SET OF TASKS =
[A] According to the stackable L2 text, what does Bitcoin's UTXO lack?
[B] Quote the part of the stackable L2 text between "1. Bitcoin's UTXO" and "in a block.", inclusive.

TEXT =

################

Stackable L2 — A New Scaling Solution

The interoperability between Layer 2 (L2) and Layer 1 (L1), and how L2 can read the state on L1, has always been a challenge in the design of L2 solutions. The general approach is through state proofs, which need to address two issues:

  1. How does L2 know the state root of L1?
  2. The expression of the state proof, including various state trees or zk proofs, needs to trade-off between cost and convenience.

This approach has been discussed in detail in Vitalik's article "Deeper dive on cross-L2 reading for wallets and other use cases." Rooch's original multi-chain settlement solution also used similar technology, where L2 embeds a light node of L1 to verify L1 blocks to obtain the L1 state root. However, this solution encounters challenges when applied to Bitcoin:

  1. Bitcoin's UTXO does not have a state tree, so it's not possible to directly prove whether a UTXO was spent at a certain block height; it can only be proven through transaction proofs that confirm whether a transaction is included in a block.
  2. To also support the proof of additional information attached to Bitcoin's UTXO, such as RGB, inscriptions (Ordinals), there is an even greater challenge to prove the association between the transaction's inputs and outputs.

Here's a bit of foundational knowledge about Bitcoin: when Bitcoin's consensus protocol verifies blocks, it only checks whether the BTC amounts in the inputs and outputs match and does not concern itself with the relationship between the inputs and outputs.

Bitcointransactions

(source https://en.bitcoin.it/wiki/File:Bitcointransactions.JPG (opens in a new tab))

For example, in the above transaction, Bitcoin consensus only verifies that sum(input) = sum(output) + fee. If the input carries additional information, which output does it transfer to? This is the problem that extended protocols on Bitcoin need to solve, and they each have devised a rule for mapping between input and output, such as RGB/Runs specifying via embedding OP_RETURN, and Ordinals specifying through SatPoint.

Therefore, if L2 applications want to read the state on Bitcoin, they need to track the creation and consumption of UTXOs in full and parse various data from the extended protocols, leading to the idea of stackable L2.

Stackable L2

Stackable L2 refers to an L2 scaling solution that fully include the state of L1 within L2. This solution requires:

  1. L2 to include the complete state of L1. In essence, L2 includes a full node of L1 and executes the L1 consensus protocol in its entirety, making the L1 state a subset of the L2 state.

################

RECORDED DATA =
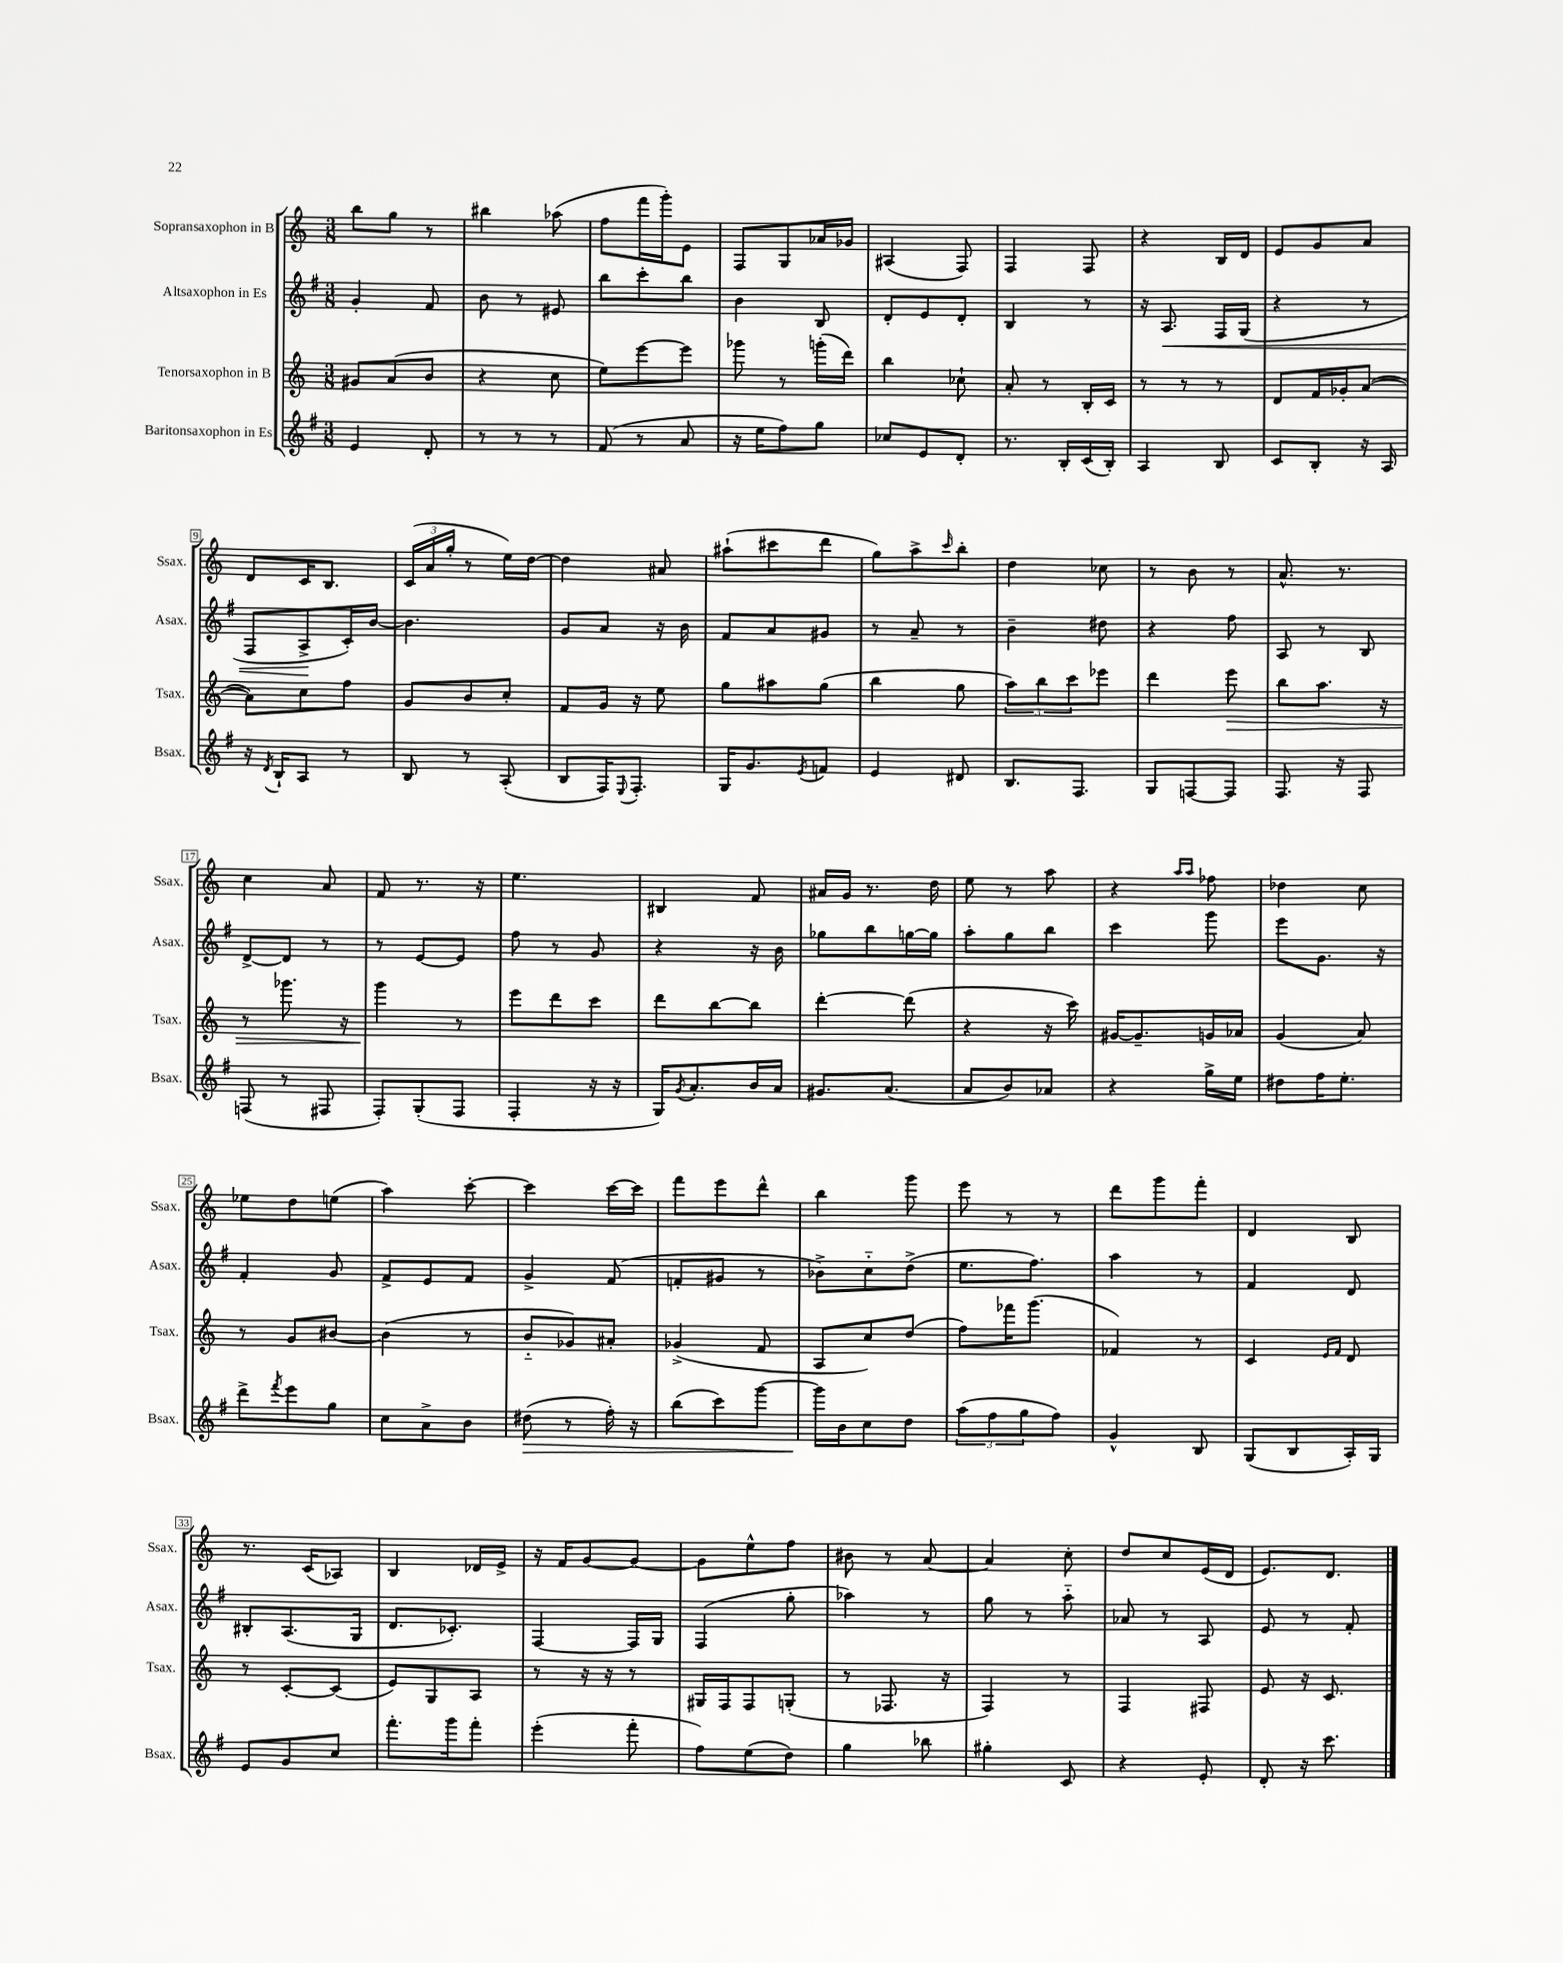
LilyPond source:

################

SOLVED TASKS =
[A] A state tree.

[B]
1. Bitcoin's UTXO does not have a state tree, so it's not possible to directly prove whether a UTXO was spent at a certain block height; it can only be proven through transaction proofs that confirm whether a transaction is included in a block.